Problem to solve:
When you copy the material below, keep every line exact and drop the pictures.

Task data:

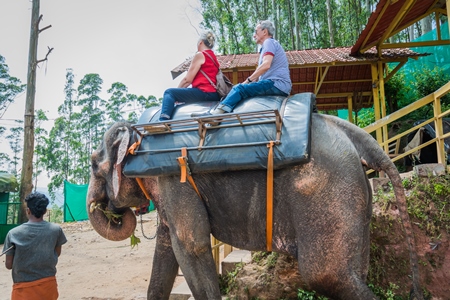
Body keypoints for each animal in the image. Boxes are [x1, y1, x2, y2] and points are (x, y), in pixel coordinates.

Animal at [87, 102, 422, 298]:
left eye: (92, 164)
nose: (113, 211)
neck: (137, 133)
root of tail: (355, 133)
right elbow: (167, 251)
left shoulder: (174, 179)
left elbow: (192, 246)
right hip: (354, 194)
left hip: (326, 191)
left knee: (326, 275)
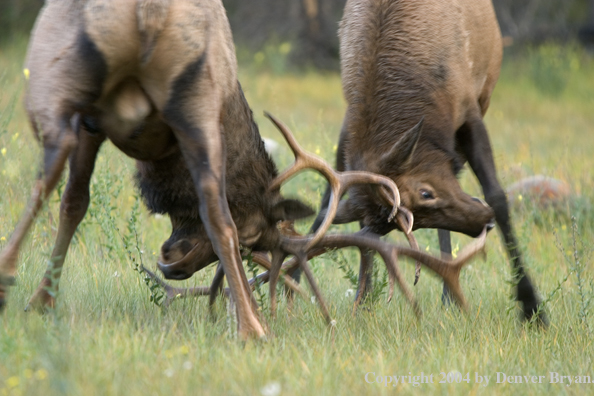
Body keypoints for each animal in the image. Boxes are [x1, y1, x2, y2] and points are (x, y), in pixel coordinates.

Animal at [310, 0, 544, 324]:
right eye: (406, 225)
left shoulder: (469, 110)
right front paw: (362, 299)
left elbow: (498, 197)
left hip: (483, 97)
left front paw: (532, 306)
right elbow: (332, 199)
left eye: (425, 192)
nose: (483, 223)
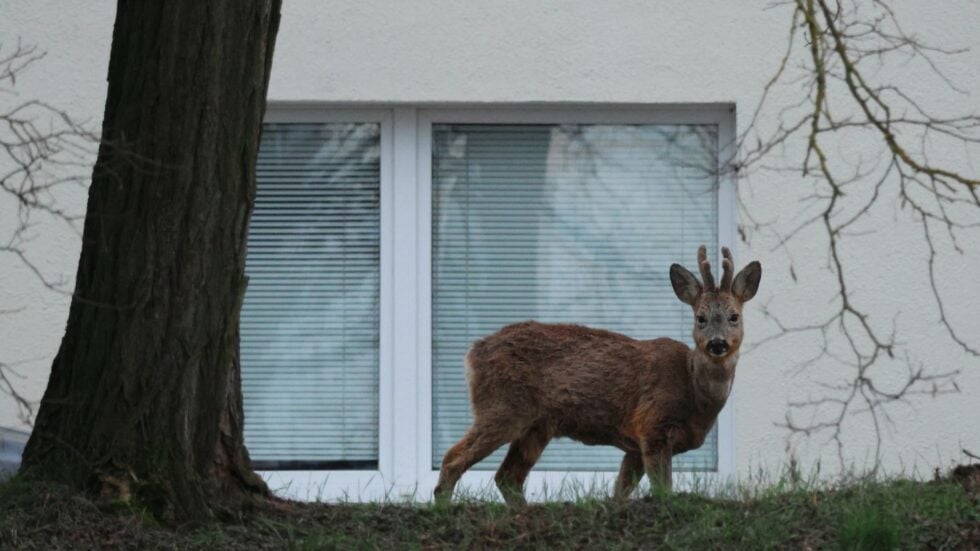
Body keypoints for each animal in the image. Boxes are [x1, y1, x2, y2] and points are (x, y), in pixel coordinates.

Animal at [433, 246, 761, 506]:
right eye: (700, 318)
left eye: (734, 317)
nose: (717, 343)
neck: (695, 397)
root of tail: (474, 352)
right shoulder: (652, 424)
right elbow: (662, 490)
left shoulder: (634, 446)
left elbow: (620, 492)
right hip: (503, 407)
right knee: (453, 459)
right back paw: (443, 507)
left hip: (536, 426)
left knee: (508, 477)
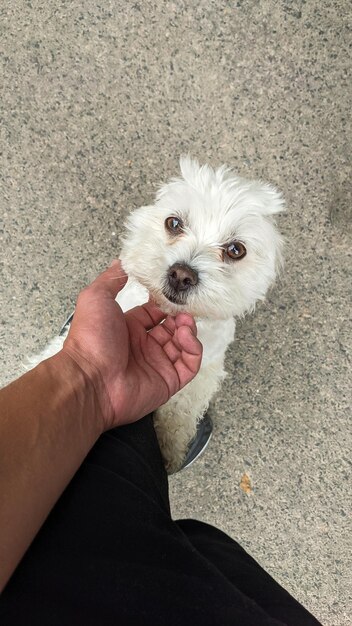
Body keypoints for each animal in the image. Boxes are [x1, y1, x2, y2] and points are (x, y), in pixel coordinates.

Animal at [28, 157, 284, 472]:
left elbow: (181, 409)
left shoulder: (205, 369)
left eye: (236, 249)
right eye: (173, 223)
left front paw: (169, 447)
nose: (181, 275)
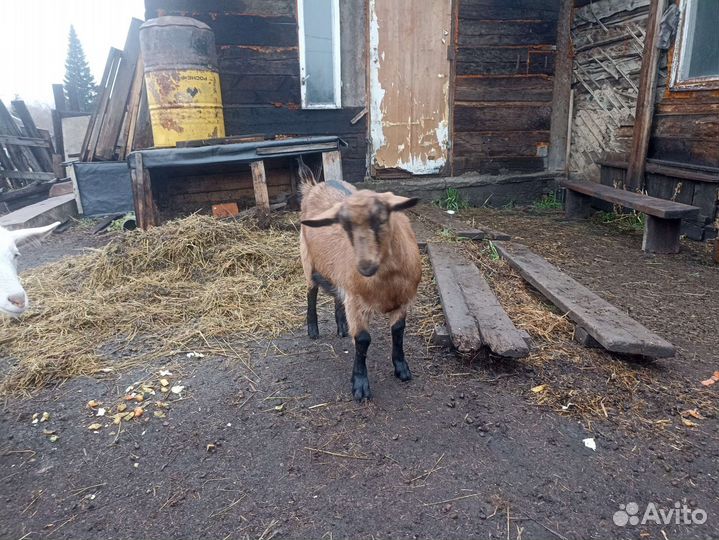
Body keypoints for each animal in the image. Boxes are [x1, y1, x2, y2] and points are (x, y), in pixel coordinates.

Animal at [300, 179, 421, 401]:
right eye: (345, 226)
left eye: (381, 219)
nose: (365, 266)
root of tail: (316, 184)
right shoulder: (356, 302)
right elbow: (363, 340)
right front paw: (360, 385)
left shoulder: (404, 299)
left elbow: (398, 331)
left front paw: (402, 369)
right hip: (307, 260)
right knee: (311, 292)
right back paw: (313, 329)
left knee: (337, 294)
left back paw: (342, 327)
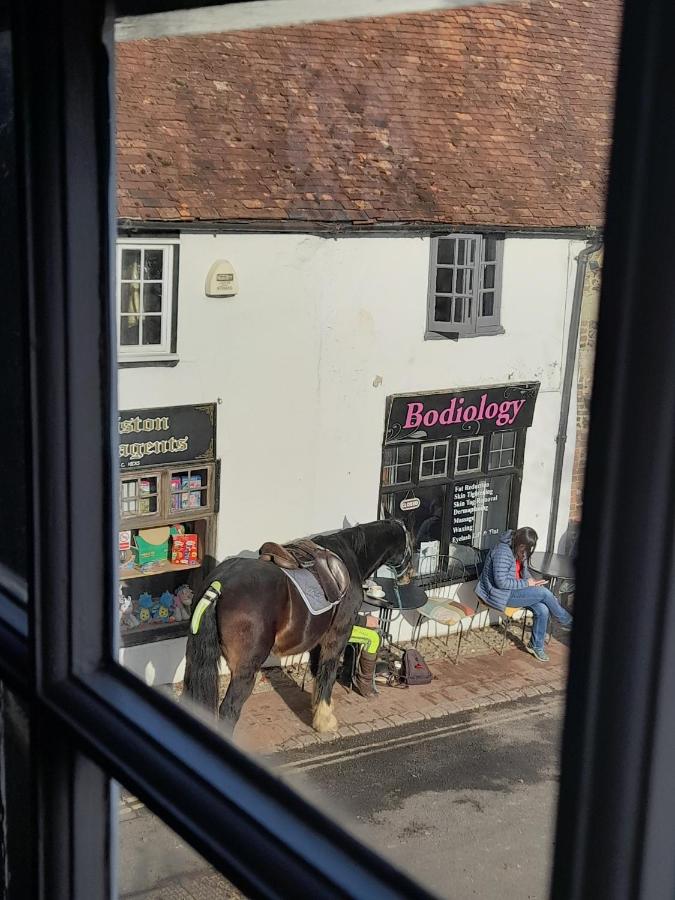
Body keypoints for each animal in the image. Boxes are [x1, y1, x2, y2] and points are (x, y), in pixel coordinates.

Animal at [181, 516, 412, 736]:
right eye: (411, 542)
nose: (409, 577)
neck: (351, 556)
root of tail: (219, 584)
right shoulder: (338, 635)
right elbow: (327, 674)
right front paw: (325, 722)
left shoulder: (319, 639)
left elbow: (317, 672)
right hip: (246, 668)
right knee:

Written reply:
Body keypoints for each animal in the image. Boxes are [x1, y1, x2, y2] and points are (x, y), in pixel coordinates.

Animal at [87, 102, 422, 298]:
left eye: (92, 164)
nose: (113, 211)
neck: (137, 133)
root of tail: (355, 133)
right elbow: (167, 251)
left shoulder: (174, 179)
left elbow: (192, 246)
right hip: (354, 194)
left hip: (326, 191)
left knee: (326, 275)
Body keypoints for each animal in the image. Boxes are [x1, y1, x2, y2] and points are (x, y), in pixel coordinates.

Animal at [310, 0, 544, 324]:
right eye: (406, 225)
left shoulder: (469, 110)
right front paw: (362, 299)
left elbow: (498, 197)
left hip: (483, 97)
left front paw: (532, 306)
right elbow: (332, 199)
left eye: (425, 192)
nose: (483, 223)
Body keypoints for each animal in the image. Boxes are [x1, y1, x2, y2] and points are (x, y), in pixel coordinates.

Animal at [433, 246, 761, 506]:
right eye: (700, 318)
left eye: (734, 317)
nose: (717, 343)
neck: (695, 397)
root of tail: (474, 352)
right shoulder: (652, 424)
right elbow: (662, 490)
left shoulder: (634, 446)
left elbow: (620, 492)
right hip: (503, 407)
right knee: (453, 459)
right back paw: (443, 507)
left hip: (536, 426)
left knee: (508, 477)
Body keypoints for each animal in the image. Boxes are [x1, y1, x2, y2] and points are (x, y), in pixel coordinates.

Animal at [28, 157, 284, 472]:
left elbow: (181, 409)
left shoulder: (205, 369)
left eye: (236, 249)
right eye: (173, 223)
left front paw: (169, 447)
nose: (181, 275)
Body keypoints for each animal in the image. Boxes are [x1, y1, x2, y2] and points are (x, y), in pixel coordinates.

Animal at [300, 179, 421, 401]:
right eye: (345, 226)
left eye: (381, 219)
nose: (365, 266)
root of tail: (316, 184)
right shoulder: (356, 302)
right elbow: (363, 340)
right front paw: (360, 385)
left shoulder: (404, 299)
left elbow: (398, 331)
left front paw: (402, 369)
right hip: (307, 260)
right knee: (311, 292)
right back paw: (313, 329)
left knee: (337, 294)
left back paw: (342, 327)
Body keypoints for each animal in the image. Boxes are [x1, y1, x2, y2] and points are (x, y), in pixel coordinates.

Animal at [181, 516, 412, 736]:
right eye: (411, 542)
nose: (409, 577)
neck: (351, 556)
root of tail: (219, 584)
right shoulder: (338, 635)
right elbow: (327, 674)
right front paw: (325, 722)
left shoulder: (319, 639)
left elbow: (317, 672)
right hip: (246, 668)
right knee:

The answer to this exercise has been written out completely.